Temannya tidak ada di sana. Dengan kekuatan surgawinya, sang dewa mencari di dunia manusia, namun juga tidak dapat menemukannya. Pikirnya pastilah temanku tidak akan terlahir di alam hewan, tapi dia tetap mencarinya juga. Tetap tidak ketemu. Akhirnya sang dewa mencari ke dunia serangga dan binatang-binatang kecil, dan betapa terkejutnya…dia menemukan temannya terlahir sebagai seekor cacing di dalam sebuah tumpukan kotoran yang menjijikkan!

Ikatan persahabatan mereka begitu kuat sampai-sampai melewati batas satu kehidupan. Sang dewa merasa dia harus membebaskan sahabat lamanya ini dari kelahiran yang jelek ini, tidak perduli karma apa yang akan dihasilkannya.
Sang dewa lalu muncul di depan tumpukan kotoran tersebut dan memanggil sang sahabat, "Hei, cacing! Apakah kamu ingat aku? Kita dulu sama-sama bhikkhu di kehidupan lampau dan kamu adalah sahabatku yang paling dekat. Sementara aku terlahir kembali di dunia surga yang menyenangkan, kamu terlahir di tumpukan kotoran sapi ini. Jangan khawatir, karena aku akan membawamu ke surga bersamaku. Mari, sahabat lama!"
"Tunggu dulu!" kata si cacing, "Apa sih hebatnya alam surga yang kamu ceritakan itu? Aku sangat bahagia di sini, bersama kotoranku yang harum, nikmat dan lezat ini. Terima kasih banyak!"

"Kamu tidak mengerti!" kata sang dewa, dan dia menggambarkan betapa menyenangkan dan gembiranya berada di alam surga. "Apakah di sana ada kotoran?" tanya si cacing, langsung ke tujuan. "Tentu saja tidak ada!" jawab sang dewa. "Kalau begitu, aku tidak mau pergi!" jawab si cacing. Dan si cacing segera membenamkan dirinya ke tengah-tengah tumpukan kotoran tersebut.
Sang dewa berpikir, mungkin kalau si cacing sudah melihat sendiri alam surga itu, dia akan mengerti. Sang dewa lalu menahan nafas dan memasukkan tangannya ke dalam kotoran tersebut, mencari-cari si cacing. Begitu ketemu, ditariknya keluar. "Hei, jangan ganggu aku!" teriak si cacing.
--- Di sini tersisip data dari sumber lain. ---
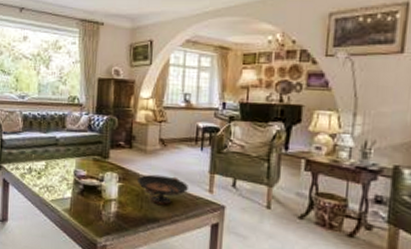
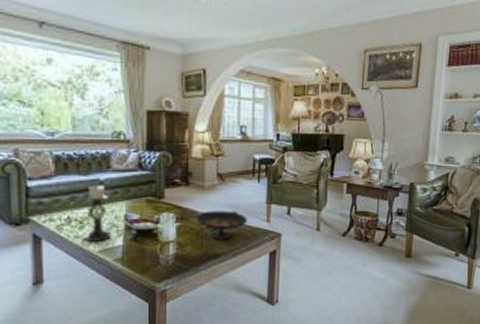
candle holder: none [41,141,63,192] -> present [85,184,111,242]

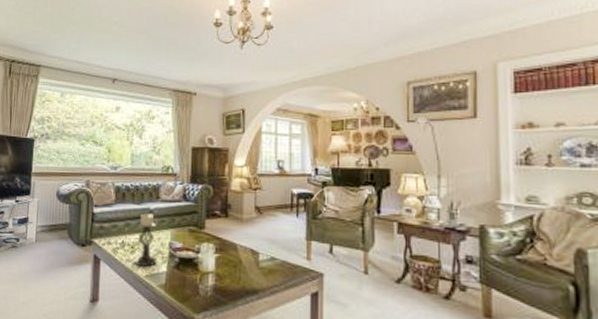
decorative bowl: present [196,210,247,240] -> none [235,243,286,275]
Dan si cacing kecil yang licin itu menggeliat dan bergerak-gerak sampai terlepas, lalu kembali masuk ke dalam tumpukan kotoran untuk bersembunyi.

Sang dewa yang baik hati ini kembali merogohkan tangannya ke dalam kotoran, ketemu dan mencoba menariknya keluar sekali lagi. Hampir dapat, tapi karena si cacing berlumuran lendir dan terus menggeliat membebaskan diri, akhirnya terlepas lagi dan kembali masuk ke dalam kotoran. Berkali-kali sang dewa mencoba menariknya keluar dan membebaskannya dari tumpukan kotoran yang menjijikkan tersebut, tetapi si cacing begitu melekatnya dengan tumpukan kotorannya sehingga selalu bisa menggeliat kembali!

Akhirnya, sang dewa menyerah dan kembali ke surga, meninggalkan si cacing bodoh di "tumpukan kotorannya yang menyenangkan".
Sebagian orang tampaknya memang tidak ingin bebas dari persoalan. Jika mereka tidak memiliki cukup problem yang bisa dikhawatirkan, mereka akan menyetel sinetron TV untuk bisa mengkhawatirkan problem tokoh fiksi di TV. Banyak juga yang merasa ketegangan membuat mereka lebih 'hidup'; beranggapan penderitaan sebagai hal yang nikmat. Mereka tidak ingin menjadi bahagia, karena mereka begitu melekat pada beban mereka.